The noise heard coming from the Spurs’ practice facility Wednesday was the sound of trailblazing Becky Hammon shattering another glass ceiling.
An assistant coach with the Silver and Black since 2014, when she ended her stellar career as one of the best players in WNBA history, Hammon was promoted by Gregg Popovich to fill the coaching position vacated by James Borrego.
Borrego left the Spurs last month after he was named head coach of the Charlotte Hornets. Hammon, 41, will move to the front row on the team’s bench, alongside Popovich and assistant coaches Ettore Messina and Ime Udoka, during games.
Hammon, one of six assistant coaches on Popovich’s staff last season, spent her first four seasons as an assistant in the row behind Popovich, Ettore, Borrego, and Udoka.
It should go without saying, but we’ll say it anyway just to be clear: Kudos to Gregg Popovich for having the vision to hire Hammon in the first place.
The Spurs have been one of the model franchises in American pro sports for the past two decades because Popovich has never hesitated to think outside the proverbial box. And let’s face it: Hiring a woman to coach in the NBA still goes against convention in 2018.
In Hammon, Popovich saw a former player with a high basketball IQ who had the potential to be a good coach.
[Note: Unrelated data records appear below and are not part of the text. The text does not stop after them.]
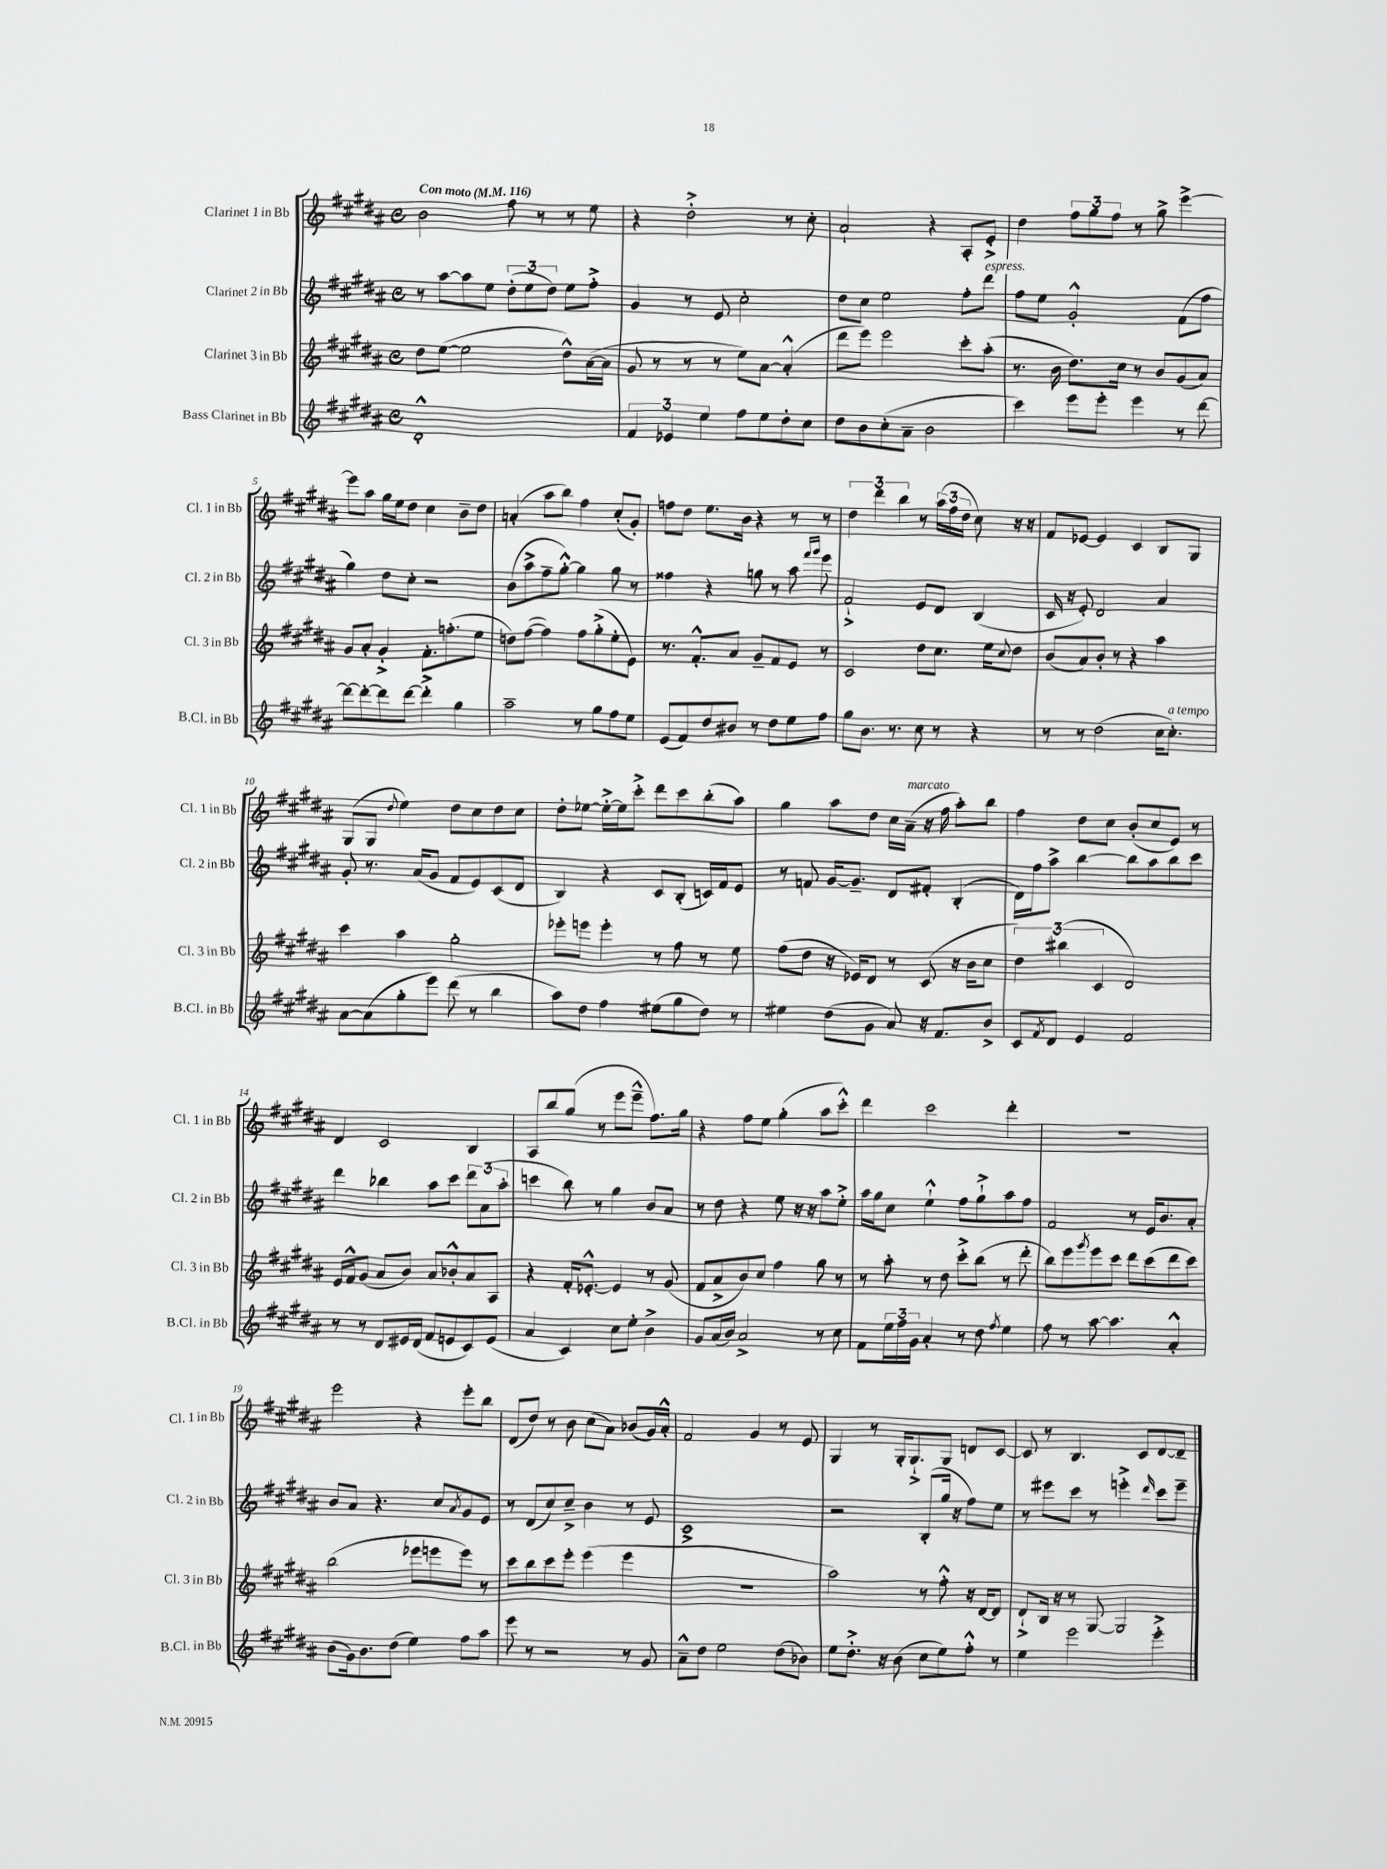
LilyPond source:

<<
\new StaffGroup <<
\new Staff = "s0" \with { instrumentName = "Clarinet 1 in Bb" shortInstrumentName = "Cl. 1 in Bb" } {
    \clef treble \key b \major \defaultTimeSignature \time 4/4 \tempo "Con moto" 4 = 116
    b'2 fis''8 r8 r8 e''8 |
    r4 dis''2-.-> r8 cis''8-. |
    ais'2-! r4 ais8-. e'8-.-> |
    dis''4 \tuplet 3/2 { fis''8 gis''8 fis''8 } r8 gis''8-> e'''4~-> |
    e'''8 ais''8 gis''16 e''16 dis''8 cis''4 b'8-- dis''8 |
    a'4-.( ais''8 b''8) fis''4 cis''8-.( gis'8-.) |
    f''8 dis''8 e''8. b'16 r4 r8 r8 |
    \tuplet 3/2 { dis''4 dis'''4 b''4 } r8 \tuplet 3/2 { ais''16( fis''16 dis''16 } cis''8) r16 r16 |
    fis'8 ees'8~ ees'4 cis'4 b8 gis8 |
    gis8( gis8 \appoggiatura { dis''8 } e''4) dis''8 cis''8 dis''8 cis''8 |
    dis''8-. ees''8~ ees''16~-.-> ees''16 cis'''8-.-> dis'''8 cis'''8 b''8-.( ais''8) |
    gis''4 ais''8 dis''8 cis''16 ais'16--^\markup { \italic "marcato" }( r16 fis''16 ais''8-.) b''8 |
    fis''4 dis''8 cis''8 b'8-.( cis''8 e'8) r8 |
    dis'4 cis'2 b4 |
    ais8 b''8 gis''8( r8 e'''8 e'''8---^ fis''8.) gis''16 |
    r4 fis''8 e''8 gis''4-.( ais''8 cis'''8-.-^) |
    dis'''4 cis'''2 dis'''4-. |
    r1 |
    e'''2 r4 e'''8-. b''8 |
    dis'8( dis''8) r8 b'8 cis''8( ais'8) bes'8( gis'16) ais'16-.-^ |
    fis'2 gis'4 r8 e'8 |
    gis4 r8 gis16-. gis8.-!-> gis8 d'8 cis'8~ |
    cis'8 r8 b4. cis'8 dis'8~ dis'8-- \bar "|." |
}
\new Staff = "s1" \with { instrumentName = "Clarinet 2 in Bb" shortInstrumentName = "Cl. 2 in Bb" } {
    \clef treble \key b \major \defaultTimeSignature \time 4/4
    r8 ais''8~ ais''8 e''8 \tuplet 3/2 { dis''8-.( e''8 dis''8) } e''8 fis''8-.-> |
    gis'4 r8 e'8 cis''2-. |
    dis''8 cis''8 e''2 fis''8-. dis'''8^\markup { \italic "espress." } |
    fis''8 e''8 gis'2-.-^ fis'8( fis''8 |
    gis''4) dis''8 cis''8-. r2 |
    b'8( ais''8-> fis''8-- gis''8~-.-^) gis''4 gis''8 r8 |
    fisis''4 r4 g''8 r8 ais''8 \grace { fis'''16 gis'''16 } e'''8 |
    fis'2-!-> e'8 dis'8 b4( |
    cis'16 r16 e'8-.) dis'2 ais'4 |
    gis'8-. r8. ais'16( gis'8 fis'8 e'8) cis'8( dis'8 |
    b4) r4 cis'8 b8-.( c'16) fis'16 e'8 |
    r8 f'8 gis'16~ gis'8.-- dis'8 fis'8-. b4-.( |
    dis'16) fis''16 ais''8-> b''4~ b''8 ais''8 b''8 cis'''8 |
    dis'''4 bes''4 ais''8 cis'''8 \tuplet 3/2 { dis'''8 ais'8( ais''8-. } |
    c'''4 b''8) r8 gis''4 b'8 ais'8 |
    r8 dis''8 r4 e''8 r16 r16 ais''8 e''8-.-> |
    ais''16 gis''16 cis''8 e''4-!-^ fis''8 gis''8-!-> ais''8 fis''8 |
    fis'2 r8 e'16 b'8. ais'8-. |
    b'8 ais'8 r4. cis''8 \acciaccatura { ais'8 } gis'8 e'8 |
    r8 dis'8( cis''8) cis''8---> b'4 r8 e'8 |
    cis'1-> |
    r2 b8-.( gis''16 r16 fis''8) e''8 |
    r8 eis'''8 cis'''8 r8 e'''4-.-> \grace { dis'''16 } cis'''8 e'''8-- \bar "|." |
}
\new Staff = "s2" \with { instrumentName = "Clarinet 3 in Bb" shortInstrumentName = "Cl. 3 in Bb" } {
    \clef treble \key b \major \defaultTimeSignature \time 4/4
    dis''8 e''8~( e''2 dis''8-^) ais'16~( ais'16 |
    gis'8 r8 r8 r8 e''8) ais'8~ ais'4-.-^( |
    dis'''8 e'''8) e'''2 cis'''8-. ais''8-.( |
    r8. b'16 dis''8.) cis''16 r8 b'8 gis'8( ais'8) |
    gis'8 ais'8-. gis'4-.-> fis'8.-. f''8.-.( e''8 |
    d''8) fis''8~( fis''4) fis''8 gis''8-.->( e''8-. e'8) |
    r8. fis'8.-.-^ ais'8 gis'8-- fis'8 e'8 r8 |
    cis'2 dis''8 cis''8. e''16 \appoggiatura { cis''8 } dis''8 |
    b'8( ais'8) b'8-. r8 r4 ais''4 |
    cis'''4 ais''4 gis''2-. |
    ees'''8-. e'''8 e'''4-. r8 fis''8 r8 e''8 |
    fis''8( dis''8 r16 ees'16) dis'8 r8 cis'8( r16 b'16 cis''8 |
    \tuplet 3/2 { dis''4) bis''4( cis'4 } dis'2) |
    e'16 fis'16-^ gis'8( ais'8 b'8) ais'8 bes'8-.-^ ais'8 ais8 |
    r4 fis'16-. ees'8.~-.-^ ees'4 r8 gis'8( |
    fis'8 ais'8-> b'8) cis''8 fis''4 gis''8 r8 |
    r8 ais''8-. r8 dis''8 cis'''8-.-> b''8( r8 dis'''8-. |
    b''8) e'''8 \acciaccatura { gis'''8 } e'''8 cis'''8 dis'''8 cis'''8( dis'''8 cis'''8) |
    b''2( ees'''8 e'''8 e'''8) r8 |
    cis'''8 b''8 cis'''8 e'''8-. e'''4( e'''4 |
    R1 |
    ais''2) r8 fis''8-.-^ r16 dis'16~ dis'8 |
    dis'8-!-> b16 r16 r8 gis8~ gis2 \bar "|." |
}
\new Staff = "s3" \with { instrumentName = "Bass Clarinet in Bb" shortInstrumentName = "B.Cl. in Bb" } {
    \clef treble \key b \major \defaultTimeSignature \time 4/4
    dis'1-.-^ |
    \tuplet 3/2 { fis'4 ees'4 e''4 } fis''8 e''8 dis''8-. cis''8 |
    dis''8 b'8 cis''8-.( ais'8-- b'2 |
    cis'''4) e'''8 e'''8-. e'''4 r8 dis'''8~ |
    dis'''8~ dis'''8~-. dis'''8 dis'''8~ dis'''4-.-> gis''4 |
    ais''2-- r8 gis''8 fis''8 e''8 |
    e'8( fis'8) dis''8 bis'8 r8 dis''8 e''8 fis''8 |
    gis''8 b'8. r8. cis''8 r8 r4 |
    r8 r8 dis''2( cis''16 cis''8.-.^\markup { \italic "a tempo" }) |
    ais'8~ ais'8( gis''8-. e'''8) dis'''8( r8 b''4 |
    ais''8) dis''8 fis''4 eis''8( gis''8 dis''8) r8 |
    eis''4 dis''8( gis'8 ais'8) r16 fis'8. b'8-> |
    cis'8 \acciaccatura { fis'8 } dis'8 e'4 fis'2 |
    r8 r8 dis'8 eis'16 dis'16( fis'8 e'8 cis'8) e'8( |
    ais'4 cis'4) cis''8 e''8-. b'4-> |
    gis'8 ais'16( b'16) ais'2-> r8 cis''8 |
    fis'8 \tuplet 3/2 { e''16 fis''16 gis'16 } ais'4-. r8 dis''8 \acciaccatura { fis''8 } e''4 |
    fis''8 r8 ais''8~ ais''4. ais'4-.-^ |
    b'8( gis'16) b'8. dis''8( e''4) fis''8 ais''8 |
    e'''8 r8 r2 r8 gis'8 |
    ais'8---^ dis''8 e''2 dis''8( bes'8) |
    e''8 dis''8.-.-> r16 b'8( cis''8 e''8) fis''8-.-^ r8 |
    e''4 e'''2 e'''4-.-> \bar "|." |
}
>>
>>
Period.
That Hammon is a woman was irrelevant in the calculus.
Hammon made history in August 2014 when Popovich hired her, becoming the first woman to land a job in the NBA as a full-time assistant coach. It didn’t take Hammon long to prove she had the chops to coach NBA players. She made history again in July 2015 when she became the first female coach to serve as a head coach in the NBA Summer League, leading the Spurs to the Las Vegas title.
That success prompted talk that Hammon someday could become the first female head coach in the NBA. She interviewed for the Milwaukee Bucks job last month and was a candidate for the men’s basketball job at Colorado State, her alma mater. Hammon withdrew her name from consideration for the CSU position in March. She also turned down an offer in the spring of 2017 to coach the University of Florida women.
Hammon starred in the WNBA as a point guard for 16 seasons, the last eight with the San Antonio Stars, before retiring in 2014. A self-described “gym rat” who was born and raised in Rapid City, S.D., Hammon quickly became a fan favorite in San Antonio with her grit, outstanding play and unbridled passion for basketball.
In an open letter he penned last month for The Players’ Tribune, Spurs center Pau Gasol dispelled the notion that Popovich hired Hammon just to be innovative.
"Would you really expect Coach Pop to develop his staff any differently than he develops his players? Of course not," Gasol wrote. "Pop's only standard for doing anything is whether it'll help us in just one way . . . and it isn't getting good p.r. It's getting W's. And getting those W's The Spurs Way."
After watching Hammon coach and interact with Spurs players the past four seasons, I believe it’s only a matter of time before she breaks another glass ceiling.
Gasol gave Hammon a ringing endorsement in his open letter for the Players’ Tribune.
"I've played with some of the best players of this generation . . . and I've played under two of the sharpest minds in the history of sports, in Phil Jackson and Gregg Popovich," Gasol wrote. "And I'm telling you: Becky Hammon can coach. I'm not saying she can coach pretty well. I'm not saying she can coach enough to get by. I'm not saying she can coach almost at the level of the NBA's male coaches. I'm saying: Becky Hammon can coach NBA basketball. Period."
Popovich told the New Yorker’s Louisa Thomas this spring that "it's going to take somebody who has some guts, some imagination, and is not driven by old standards and old forms" to hire Hammon.
The sound of the glass breaking will let us know when that moment comes.